The journey began for me last summer, when I was still pregnant with my own child. Even before I gave birth, I knew I would miss being pregnant. Now, as family and friends can attest, I was never one of those women who looked forward to pregnancy. In fact, until a couple of years ago, the very idea of pregnancy was revolting to me. But, it was a necessary evil that I had to get through to get the end result, a child.

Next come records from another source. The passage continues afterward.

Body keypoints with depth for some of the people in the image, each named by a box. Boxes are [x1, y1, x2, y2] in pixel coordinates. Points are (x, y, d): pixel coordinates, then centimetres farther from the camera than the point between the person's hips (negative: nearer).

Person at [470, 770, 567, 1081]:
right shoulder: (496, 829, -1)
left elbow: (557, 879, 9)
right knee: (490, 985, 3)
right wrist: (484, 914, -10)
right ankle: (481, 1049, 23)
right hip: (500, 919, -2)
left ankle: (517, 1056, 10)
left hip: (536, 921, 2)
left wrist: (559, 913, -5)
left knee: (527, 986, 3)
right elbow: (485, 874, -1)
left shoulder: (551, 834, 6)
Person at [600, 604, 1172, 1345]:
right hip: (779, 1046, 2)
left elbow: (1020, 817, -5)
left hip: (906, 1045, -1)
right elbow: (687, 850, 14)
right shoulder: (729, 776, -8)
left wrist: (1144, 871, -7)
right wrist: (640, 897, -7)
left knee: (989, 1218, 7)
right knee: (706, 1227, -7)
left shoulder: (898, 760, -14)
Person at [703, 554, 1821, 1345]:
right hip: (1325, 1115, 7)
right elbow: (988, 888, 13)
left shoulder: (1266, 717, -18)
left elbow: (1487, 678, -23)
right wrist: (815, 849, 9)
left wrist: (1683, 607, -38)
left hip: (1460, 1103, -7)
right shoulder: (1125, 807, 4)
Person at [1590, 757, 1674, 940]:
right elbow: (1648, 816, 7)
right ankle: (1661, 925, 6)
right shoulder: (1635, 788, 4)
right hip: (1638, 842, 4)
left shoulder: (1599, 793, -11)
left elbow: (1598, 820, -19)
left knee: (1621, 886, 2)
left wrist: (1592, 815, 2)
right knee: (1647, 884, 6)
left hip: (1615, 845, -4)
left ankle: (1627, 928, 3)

Much to my surprise, I LOVED being pregnant. I loved everything about it. Other than some mild queasiness, I never had any morning sickness. During my first trimester I was exhausted, but I loved being lazy. My husband is a nurse, so not only was he able to understand the biology behind why I had suddenly turned into such a lazybones, but he was a rockstar when it came to taking care of me. Seriously, I feel sorry for any woman who has ever had to be pregnant without my husband to take care of them. Which is really every other mother in the history of the human race, now that I think about it. But back to the point, I loved being nurtured by my husband. Then my second trimester came along, and the rest of the pregnancy was super easy. I loved watching my body grow and feeling the tiny flutterings grow into strong punches and kicks. I loved how people treated me while I was pregnant - everyone was super nice and went out of their way to do things for me. Even my labor and delivery were great. I ended up being induced post-term at 2:30pm, and by 9:45pm I had my baby in my arms.

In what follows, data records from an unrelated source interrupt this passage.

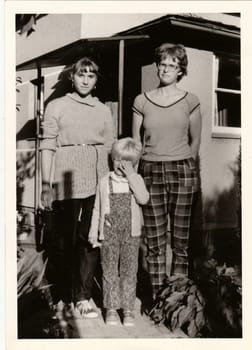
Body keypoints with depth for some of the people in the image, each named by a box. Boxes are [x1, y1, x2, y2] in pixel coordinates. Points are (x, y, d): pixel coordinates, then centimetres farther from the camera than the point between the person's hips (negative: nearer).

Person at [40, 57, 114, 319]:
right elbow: (47, 147, 2)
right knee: (63, 240, 0)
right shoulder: (57, 106, 6)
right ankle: (62, 298, 14)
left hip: (96, 182, 3)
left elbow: (108, 148, 15)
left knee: (90, 239, 3)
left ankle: (82, 298, 14)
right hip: (66, 180, -3)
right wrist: (46, 185, -5)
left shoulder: (103, 111, 15)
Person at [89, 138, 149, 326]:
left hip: (131, 233, 0)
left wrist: (130, 175, -19)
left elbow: (143, 199, -19)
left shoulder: (137, 180, 2)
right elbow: (97, 209, 8)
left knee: (129, 271, 5)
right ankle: (111, 308, 18)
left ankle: (128, 308, 15)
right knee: (109, 271, 6)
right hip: (109, 232, 1)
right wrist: (93, 233, 7)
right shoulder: (105, 182, 2)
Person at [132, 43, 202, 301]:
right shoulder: (141, 101, 6)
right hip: (150, 174, 0)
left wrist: (182, 166, 8)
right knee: (154, 241, 3)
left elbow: (195, 140, 12)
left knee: (181, 239, 4)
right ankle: (157, 297, 13)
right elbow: (135, 143, 10)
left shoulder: (190, 101, 5)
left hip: (182, 173, 0)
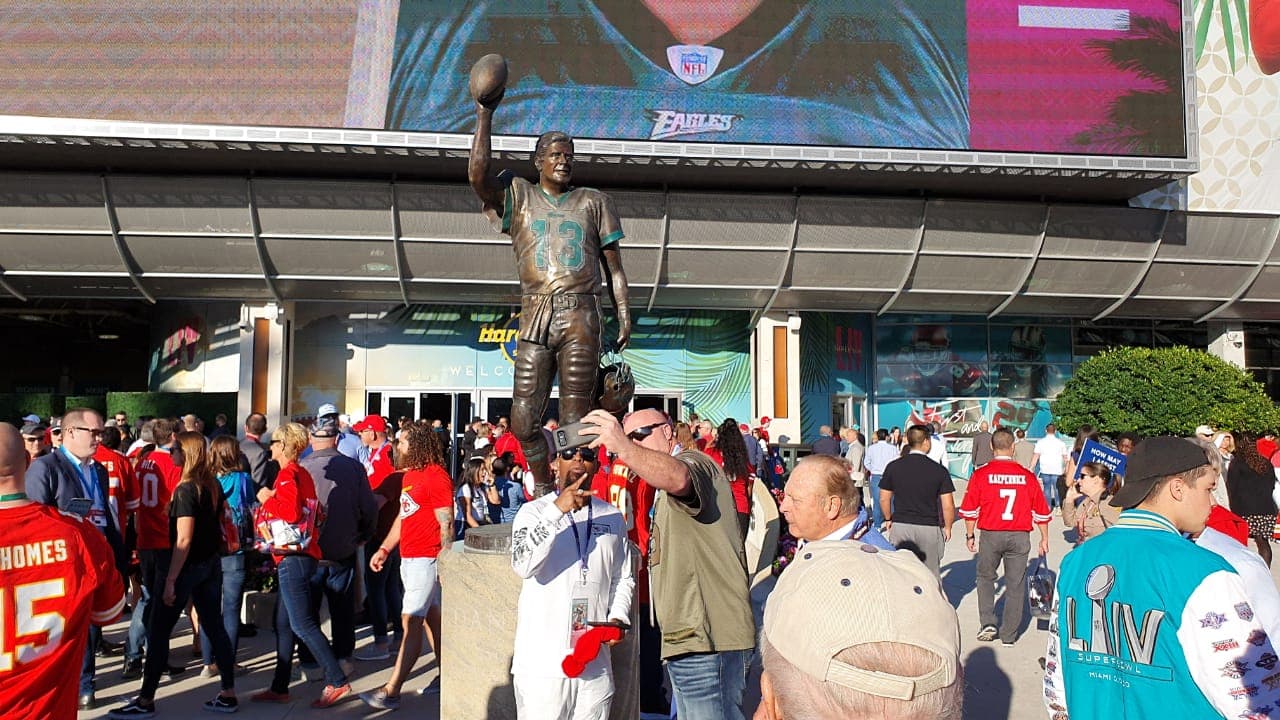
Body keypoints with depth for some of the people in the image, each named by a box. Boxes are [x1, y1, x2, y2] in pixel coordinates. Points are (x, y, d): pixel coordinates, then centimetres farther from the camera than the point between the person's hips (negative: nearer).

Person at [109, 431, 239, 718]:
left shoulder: (186, 490, -17)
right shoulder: (214, 486, 6)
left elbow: (184, 539, -20)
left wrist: (170, 580, -19)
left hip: (187, 567, -8)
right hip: (211, 564, 8)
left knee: (158, 632, 4)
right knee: (215, 627, 10)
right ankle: (228, 694, 14)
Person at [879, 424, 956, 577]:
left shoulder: (893, 467, -2)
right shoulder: (939, 470, -7)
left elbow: (884, 499, 4)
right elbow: (948, 506, -7)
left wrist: (888, 519, 20)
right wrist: (947, 527, 9)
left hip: (900, 526, 1)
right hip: (930, 528, -1)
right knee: (931, 575, 10)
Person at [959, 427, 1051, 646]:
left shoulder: (981, 474, -6)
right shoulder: (1027, 476, -1)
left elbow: (969, 510, -3)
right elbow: (1041, 512, 6)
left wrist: (970, 535, 10)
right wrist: (1044, 539, 17)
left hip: (990, 535, -1)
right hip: (1019, 536, 1)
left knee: (985, 577, 20)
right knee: (1015, 584, 10)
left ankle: (988, 623, 9)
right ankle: (1009, 635, 16)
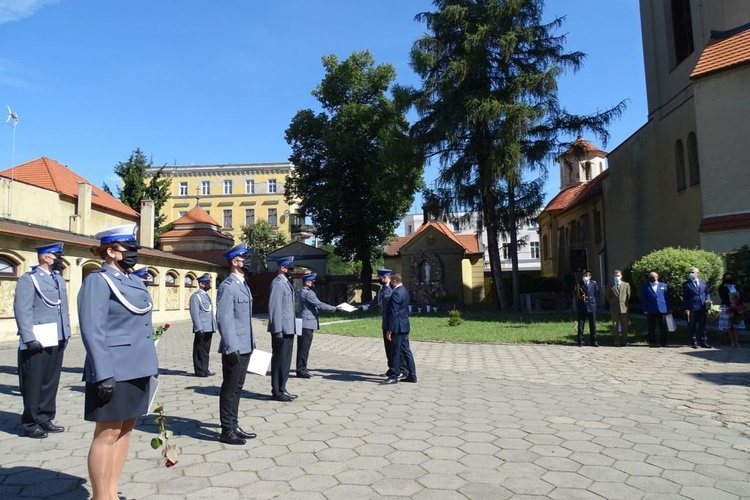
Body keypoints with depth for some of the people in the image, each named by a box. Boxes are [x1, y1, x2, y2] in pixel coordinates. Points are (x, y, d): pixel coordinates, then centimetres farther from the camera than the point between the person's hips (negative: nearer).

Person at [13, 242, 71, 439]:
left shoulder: (59, 279, 15)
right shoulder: (28, 279, -7)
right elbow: (22, 310, -14)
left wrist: (66, 333, 11)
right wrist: (29, 339, -19)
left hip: (57, 341, 7)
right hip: (37, 342, -7)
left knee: (51, 382, 14)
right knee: (33, 384, 4)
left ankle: (45, 419, 25)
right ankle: (30, 423, 16)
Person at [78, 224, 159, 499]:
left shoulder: (135, 281, 14)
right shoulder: (97, 281, -10)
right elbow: (92, 331, -17)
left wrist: (151, 365, 17)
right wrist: (104, 374, -22)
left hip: (138, 369, 8)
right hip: (115, 371, -8)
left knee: (125, 430, 14)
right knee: (108, 434, 1)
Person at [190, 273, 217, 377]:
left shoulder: (207, 296, 18)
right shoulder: (196, 296, -9)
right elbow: (194, 313, -14)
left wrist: (214, 326, 16)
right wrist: (199, 329, -19)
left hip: (209, 329, 8)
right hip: (202, 329, -8)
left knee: (206, 350, 13)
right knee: (200, 350, 1)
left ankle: (205, 369, 20)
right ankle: (199, 371, 7)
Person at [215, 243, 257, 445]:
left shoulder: (244, 285, 14)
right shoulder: (227, 286, -15)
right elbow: (224, 319, -20)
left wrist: (251, 342, 15)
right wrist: (231, 348, -22)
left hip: (245, 347, 9)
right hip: (234, 348, -9)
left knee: (237, 388, 17)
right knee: (230, 389, 2)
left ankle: (234, 426, 28)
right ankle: (227, 431, 12)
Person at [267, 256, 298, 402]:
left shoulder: (286, 283, 16)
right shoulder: (277, 283, -13)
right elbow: (274, 307, -19)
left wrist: (291, 328, 15)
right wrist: (277, 330, -22)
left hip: (288, 329, 9)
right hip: (281, 329, -9)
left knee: (285, 361, 14)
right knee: (279, 360, -1)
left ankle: (281, 389, 23)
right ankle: (277, 392, 7)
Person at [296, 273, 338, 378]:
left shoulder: (302, 292, 17)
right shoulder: (308, 293, -15)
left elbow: (316, 306, 22)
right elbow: (320, 305, -19)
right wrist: (334, 308, -13)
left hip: (303, 323, 10)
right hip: (307, 323, -10)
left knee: (302, 347, 13)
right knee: (304, 347, -5)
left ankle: (301, 369, 20)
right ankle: (301, 370, -1)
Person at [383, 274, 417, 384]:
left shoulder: (396, 293, -18)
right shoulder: (404, 291, 13)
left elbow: (393, 313, -20)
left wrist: (390, 330, -17)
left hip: (398, 327, -10)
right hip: (404, 326, 10)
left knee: (396, 352, -2)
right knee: (406, 350, 12)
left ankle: (394, 376, 5)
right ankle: (412, 375, 17)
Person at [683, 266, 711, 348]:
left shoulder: (703, 282, 11)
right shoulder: (686, 284, 1)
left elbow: (707, 293, 17)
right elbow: (685, 298, -2)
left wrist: (707, 300, -2)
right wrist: (686, 308, -9)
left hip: (703, 308, 3)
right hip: (692, 308, -3)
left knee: (702, 326, 9)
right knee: (692, 326, 2)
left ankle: (704, 342, 16)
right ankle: (694, 343, 8)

Then there is being a mother. Oh my God, I wish I could find the words to describe it. But there aren't enough words in the English language to put a label on the emotions that a parent feels for their child. The word "love" doesn't even come close. I love lots of things - my friends, my car, reading, ice cream. I can even say I "love" my husband, and I love him a lot. But what I feel toward my daughter is something else entirely. "Love" doesn't explain how I can be perfectly content to spend hours on end just watching her play and babble. How even though I want get a babysitter and enjoy a night out of the house, all I really want to do once I am out is go back home. How I can struggle to get her down to sleep and then half an hour later I have to fight the urge to go wake her up just so I can cuddle her some more. How every time I make even the smallest decision, I think first of exactly how it could possibly affect her. Having my daughter has fundamentally changed me.